Все-таки почему-то я не стал его прогонять. Может быть, стало его жалко. Может, вспомнил, как сам болел в детстве, и что за мной всегда ухаживали. Только это было давно, больше десяти лет назад, и сейчас казалось воспоминаниями из какой-то другой жизни. Из той, в которой у меня были родители и в которой я любил засыпать в дождь. Я встал, шипя сквозь зубы совсем не слова богоугодной молитвы, надел свой шерстяной хитон, висевший на спинке кровати, обулся и пошел в конец барака, где стояла бочка с водой для питья и умывания. Стараясь не шуметь и никого не разбудить, набрал немного воды в тазик, взял валявшееся там же, у бочки, ничейное полотняное полотенце, разорвал на три длинные полоски и вернулся к постели. Лекарства, кроме тех, которые давал лично Учитель, были строго запрещены, но холодные компрессы, которые я собирался сделать Каину, не считались лечением, так что, думаю, большого греха я не совершил. Угодное Богу да исполнится, а я хотел лишь немного облегчить страдания больного. За эти пару минут, что я ходил за водой, Каин в судорогах сбросил одеяло на пол. Я поднял одеяло, укрыл мальчика по пояс, не подворачивая края, а на грудь и лоб положил смоченные холодной водой тряпки. Кажется, ему стало полегче. Я лег рядом, на самый край койки, не снимая хитон, – все равно постельное белье завтра придется стирать, так какая теперь разница.
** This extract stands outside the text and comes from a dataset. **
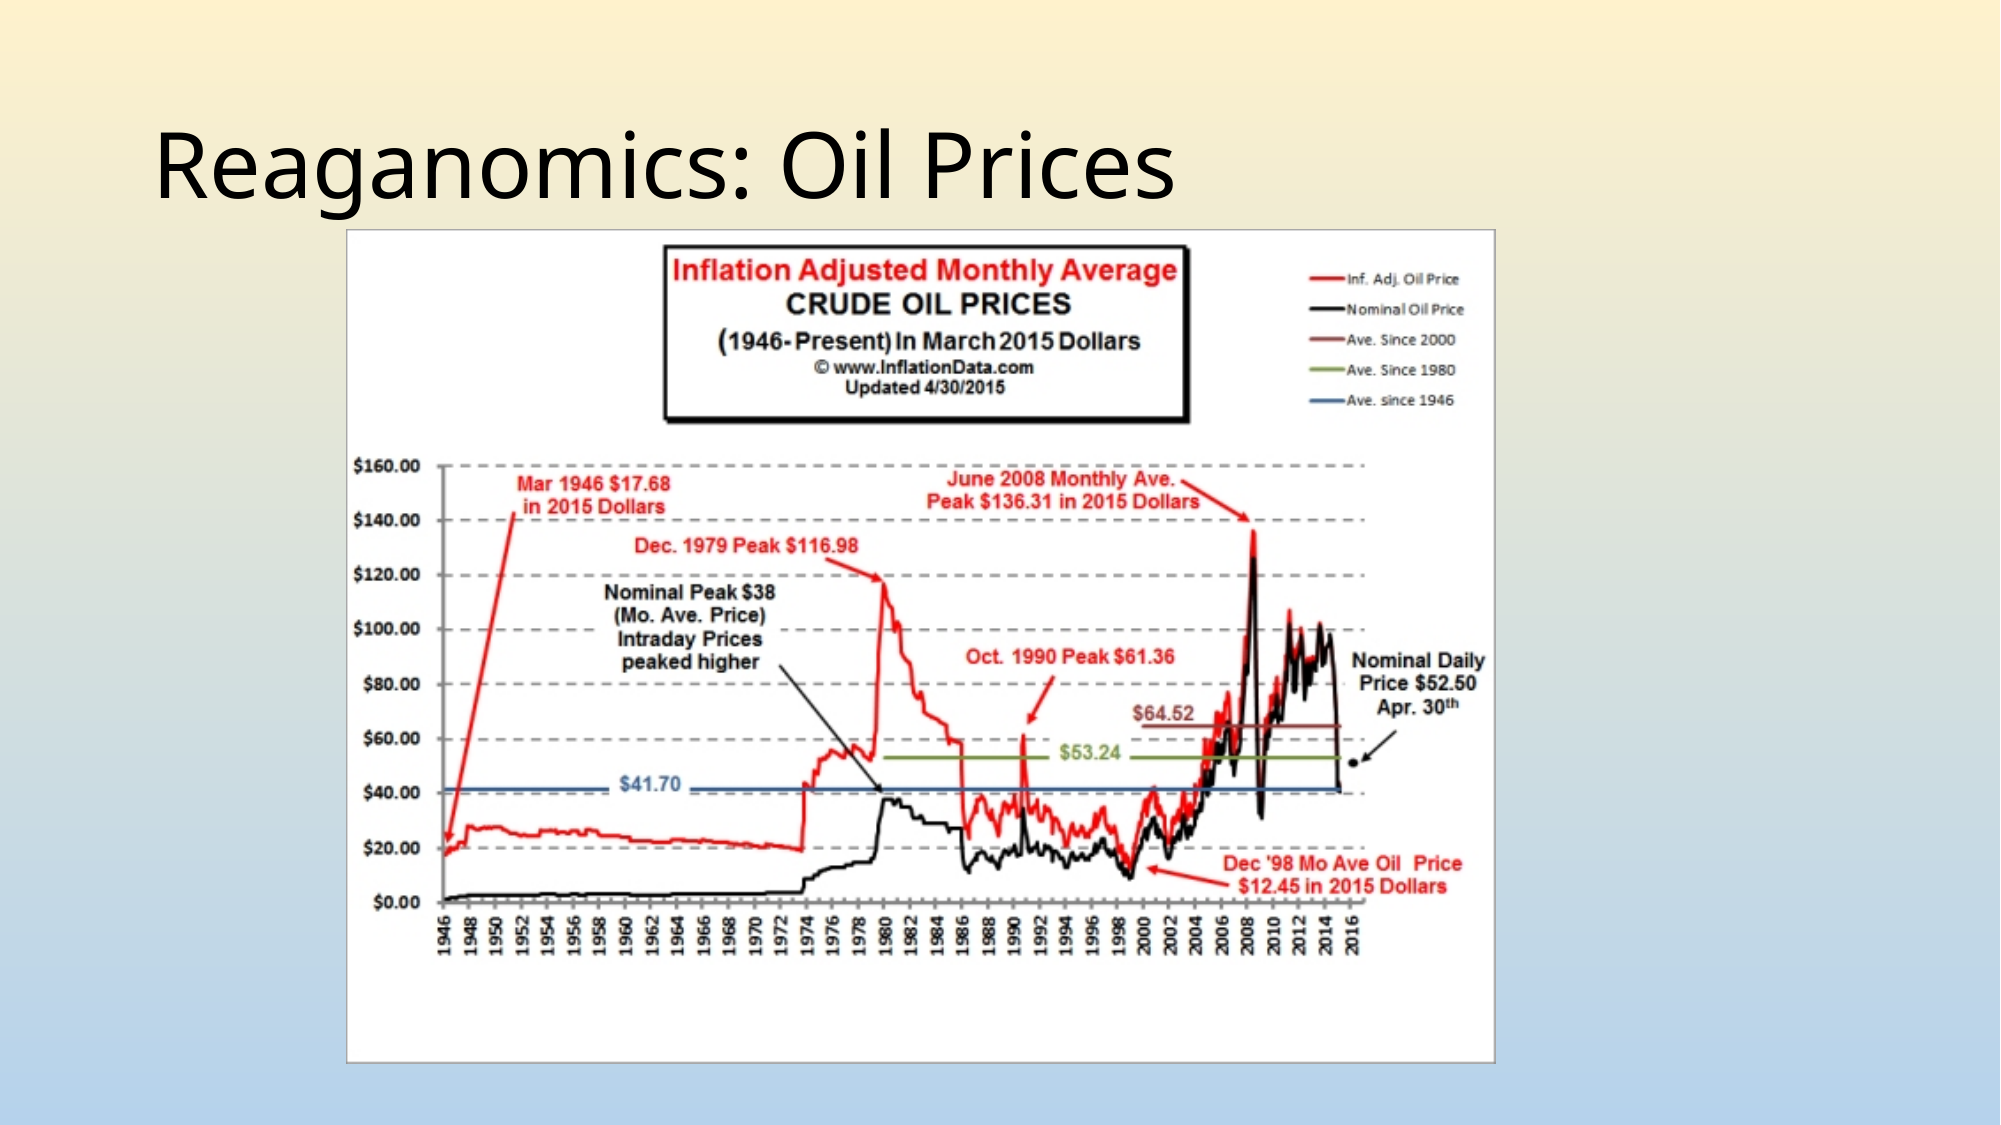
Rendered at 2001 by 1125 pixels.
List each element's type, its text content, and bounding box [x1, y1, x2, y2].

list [346, 229, 1496, 1064]
title Reaganomics: Oil Prices [137, 59, 1863, 278]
Мне, естественно, не спалось. Каждые полчаса, может быть и чаще, я заново ополаскивал в тазу и прикладывал примочки. Дождь все еще лил, грохоча по жестяной крыше, я с тоской представлял, в какие реки пульпы превратятся за ночь дороги и как буду завтра пробираться по этой грязи. Каин что-то шептал то ли во сне, то ли в бреду, я так и не разобрал, кажется, звал маму. Его мать спала в другом бараке, с женщинами. Я пытался размышлять над тем, по какой причине Бог посылает Каину болезни – это наказание или испытание? Если наказание, то чем он заслужил его, а если испытание, то нам всем, и Каину тоже, надлежит старательнее молиться и приносить жертвы? Хотя, конечно, у меня не было права даже думать об этом – толковать божью волю может только Учитель.
До рассвета было еще далеко, до общего пробуждения тоже. Мальчишка наконец-то затих, задышал ровно, температура спала. Он лежал в позе эмбриона, укрытый до подмышек одеялом, упираясь подтянутыми к груди коленками мне в живот.
- Каин, - тихо позвал я, гладя его по голове. Он не открыл глаза и не отозвался, теперь он точно крепко спал. Я наклонился к нему поближе и тихо прошептал то, что вдруг понял ясно и точно, как будто обладал даром предвидеть будущее: - Каин… А ведь ты скоро умрешь.
Хвала и слава Эль-Олам, мальчик меня не услышал.